Angst vor Pflegebedürftigkeit im Alter
Bemerkenswert ist, dass auch die Sorge, im Alter auf Hilfe angewiesen zu sein, weiterhin auf einem hohen Niveau liegt: 61 Prozent der Frauen und 53 Prozent der Männer in Deutschland fürchten sich davor, als Ältere zum Pflegefall zu werden. Traditionell sei diese Sorge bei Frauen höher, da sie bei der Betreuung der Angehörigen meist die größte Last trügen, heißt es in dem Bericht. Insgesamt fürchtet sich mehr als jeder zweite - 58 Prozent der Westdeutschen und 57 Prozent der Ostdeutschen - davor, im Alter auf Pflege angewiesen zu sein.
Die positiven Errungenschaften der Pflegereform sind damit offenbar im Bewusstsein der Deutschen noch gar nicht angekommen. Viele Betroffene scheinen nicht zu wissen, welche Möglichkeiten sie durch die Reform überhaupt haben.
Dabei hat die Bundesregierung die Leistungen der Pflegeversicherung mit den Pflegestärkungsgesetzen I und II deutlich ausgeweitet, einen neuen Pflegebegriff eingeführt und damit auch ein neues Begutachtungsverfahren eingesetzt (die "Ärzte Zeitung" berichtete).
Ausgeweitete Pflegeleistungen
2,7 Millionen Pflegebedürftige in Deutschland erhalten seit dem 1. Januar 2015 mehr Leistungen, die Unterstützungsangebote für die Pflege zu Hause wurden ausgeweitet und die Zahl der Betreuungskräfte in stationären Pflegeeinrichtungen erhöht.
Mit dem neuen Pflegebedürftigkeitsbegriff mit fünf neuen Pflegegraden fällt zudem die bisherige Unterscheidung zwischen Pflegebedürftigen mit körperlichen Einschränkungen und Patienten, die an Demenz erkrankt sind, weg. Damit erhalten erstmals alle Pflegebedürftigen einen gleichberechtigten Zugang zu Pflegeleistungen.

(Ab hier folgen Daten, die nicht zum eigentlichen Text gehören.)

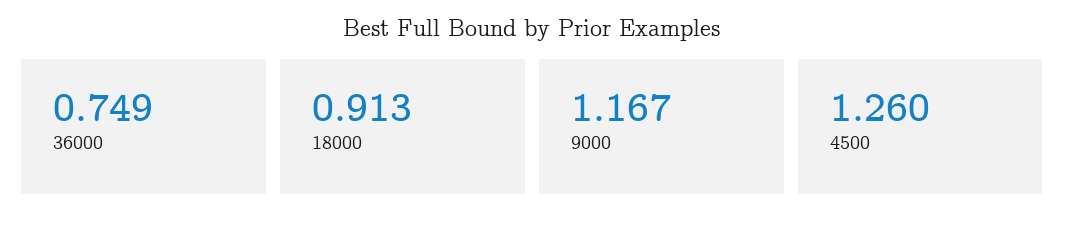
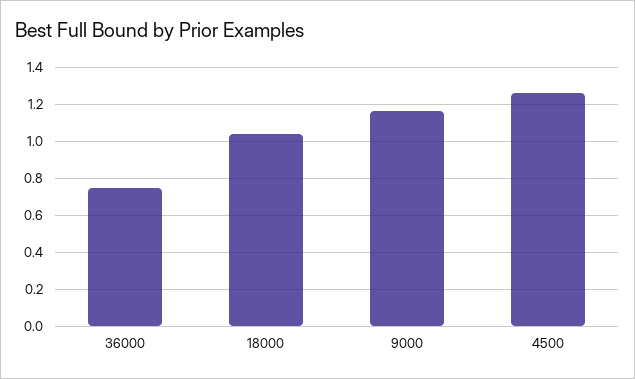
  {
    "36000": 0.749,
-   "18000": 0.913,
+   "18000": 1.05,
    "9000": 1.167,
    "4500": 1.26
  }

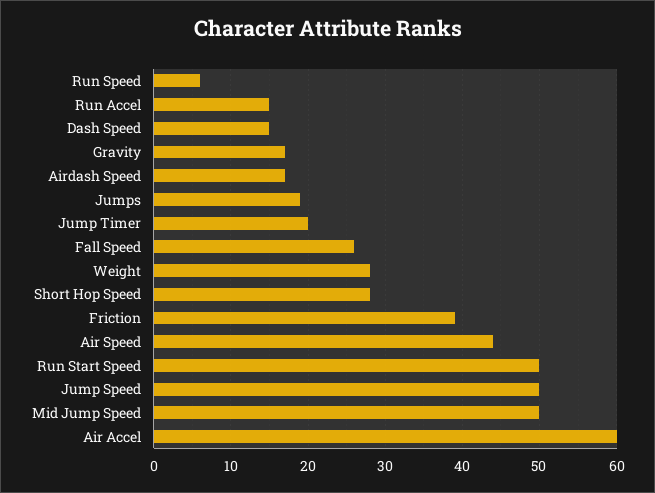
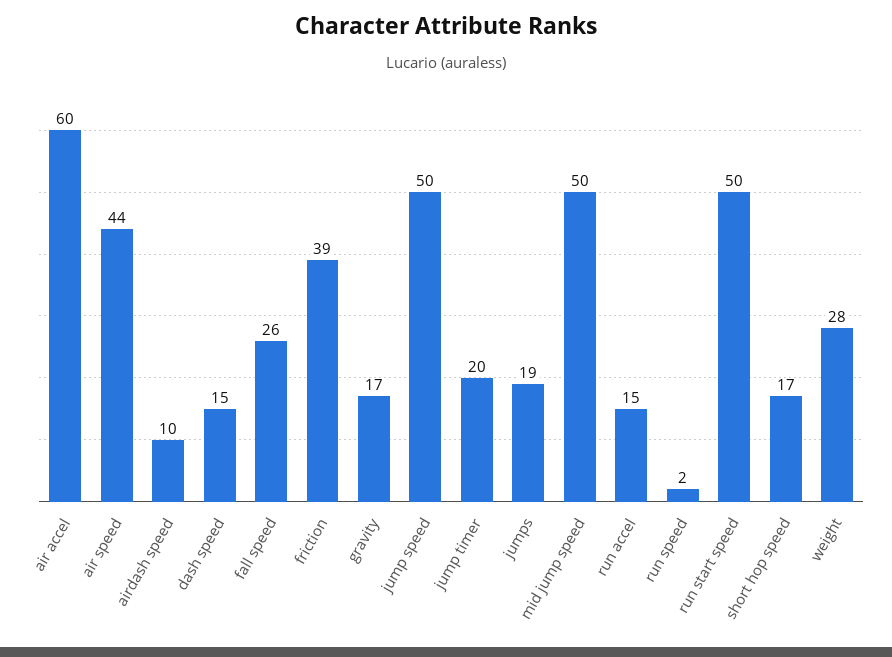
  {
-   "Run Speed": 6,
+   "Run Speed": 2,
    "Run Accel": 15,
    "Dash Speed": 15,
    "Gravity": 17,
-   "Airdash Speed": 17,
+   "Airdash Speed": 10,
    "Jumps": 19,
    "Jump Timer": 20,
    "Fall Speed": 26,
    "Weight": 28,
-   "Short Hop Speed": 28,
+   "Short Hop Speed": 17,
    "Friction": 39,
    "Air Speed": 44,
    "Run Start Speed": 50,
    "Jump Speed": 50,
    "Mid Jump Speed": 50,
    "Air Accel": 60
  }

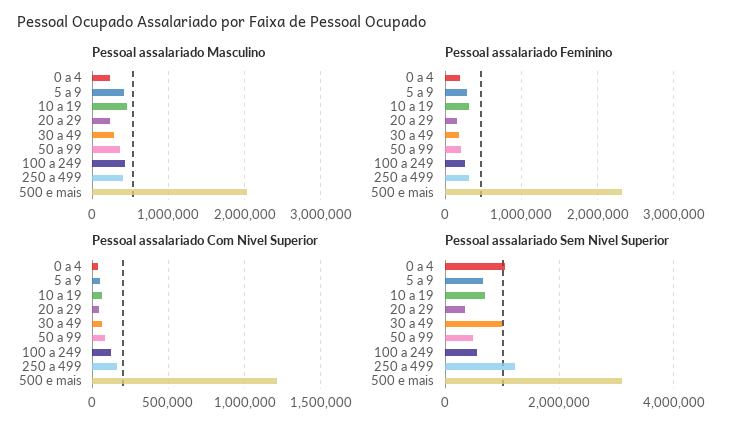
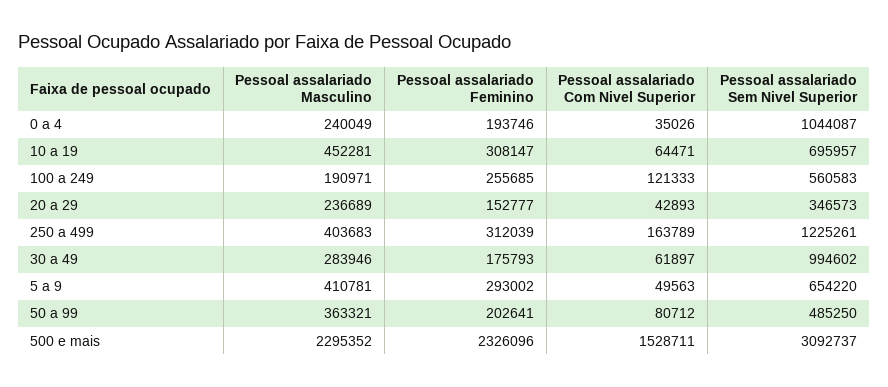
  {
    "Pessoal assalariado Masculino": {
      "0 a 4": 240049,
      "5 a 9": 410781,
      "10 a 19": 452281,
      "20 a 29": 236689,
      "30 a 49": 283946,
      "50 a 99": 363321,
-     "100 a 249": 400000,
+     "100 a 249": 190971,
      "250 a 499": 403683,
-     "500 e mais": 2000000
+     "500 e mais": 2295352
    },
    "Pessoal assalariado Feminino": {
      "0 a 4": 193746,
      "5 a 9": 293002,
      "10 a 19": 308147,
      "20 a 29": 152777,
      "30 a 49": 175793,
      "50 a 99": 202641,
      "100 a 249": 255685,
      "250 a 499": 312039,
      "500 e mais": 2326096
    },
    "Pessoal assalariado Com Nivel Superior": {
      "0 a 4": 35026,
      "5 a 9": 49563,
      "10 a 19": 64471,
      "20 a 29": 42893,
      "30 a 49": 61897,
      "50 a 99": 80712,
      "100 a 249": 121333,
      "250 a 499": 163789,
-     "500 e mais": 1200000
+     "500 e mais": 1528711
    },
    "Pessoal assalariado Sem Nivel Superior": {
      "0 a 4": 1044087,
      "5 a 9": 654220,
      "10 a 19": 695957,
      "20 a 29": 346573,
      "30 a 49": 994602,
      "50 a 99": 485250,
      "100 a 249": 560583,
      "250 a 499": 1225261,
      "500 e mais": 3092737
    }
  }

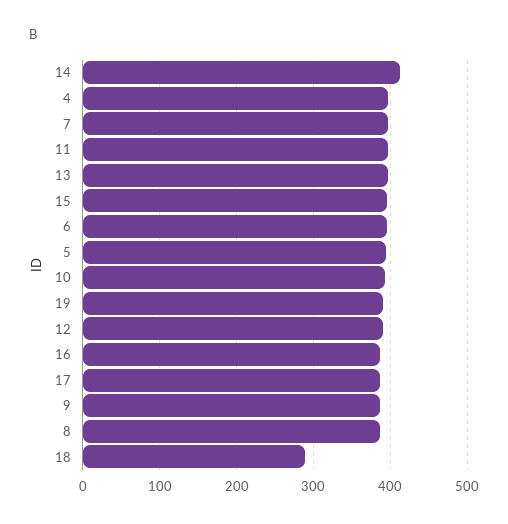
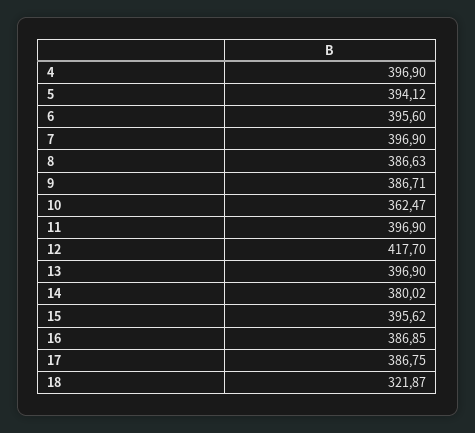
  {
-   "14": 410,
+   "14": 380.02,
    "4": 396.9,
    "7": 396.9,
    "11": 396.9,
    "13": 396.9,
    "15": 395.62,
    "6": 395.6,
    "5": 394.12,
-   "10": 390,
+   "10": 362.47,
-   "19": 390,
-   "12": 390,
+   "12": 417.7,
    "16": 386.85,
    "17": 386.75,
    "9": 386.71,
    "8": 386.63,
-   "18": 290
+   "18": 321.87
  }

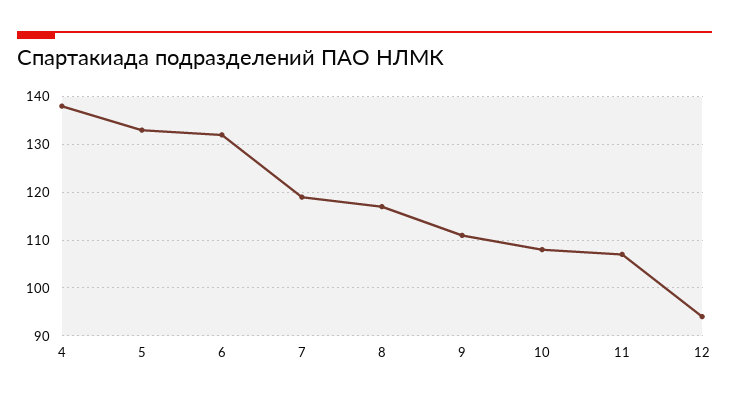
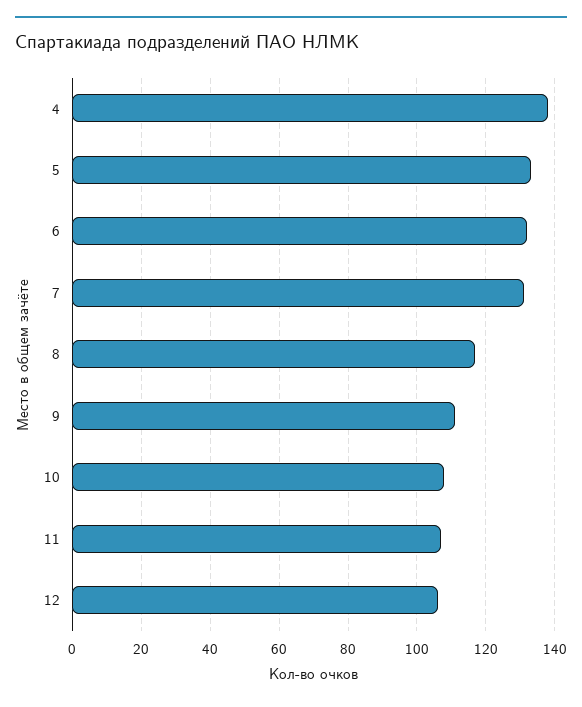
  {
    "4": 140,
    "5": 135,
    "6": 130,
-   "7": 120,
+   "7": 130,
    "8": 115,
    "9": 110,
    "10": 110,
    "11": 105,
-   "12": 95
+   "12": 105
  }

Auch mit dem geplanten Pflegestärkungsgesetz III, das am 1. Januar 2017 in Kraft treten soll, will die Bundesregierung den Ängsten pflegender Angehöriger und Betroffener begegnen und Beratungsangebote schaffen. Mit Pflegestützpunkten soll den Kommunen wieder eine aktivere Rolle bei der Pflege zugewiesen werden.
Denn Städte, Gemeinden und Landkreise leisten einen wichtigen Beitrag zur Pflege und zur Prävention von Pflegebedürftigkeit- etwa durch Hilfe zur Pflege, die bei finanzieller Bedürftigkeit die Leistungen der Pflegeversicherung aufstockt, durch Beratungs- und Koordinierungsstellen, Präventionsmaßnahmen oder durch rechtliche Betreuung.
Kommunale Behörden haben erfahrenes Pflegepersonal, sie kennen die Einrichtungen und Verbände vor Ort, die im Bereich der Pflege aktiv sind. Mit dem Pflegestärkungsgesetz sollen pflegebedürftige Menschen so lange wie möglich in ihrer gewohnten Umgebung leben können und damit ein selbstbestimmtes Leben haben.
Damit könnte auch die Angst der Deutschen, als Pflegefall im Alter Angehörige finanziell und personell zu belasten, vermindert werden.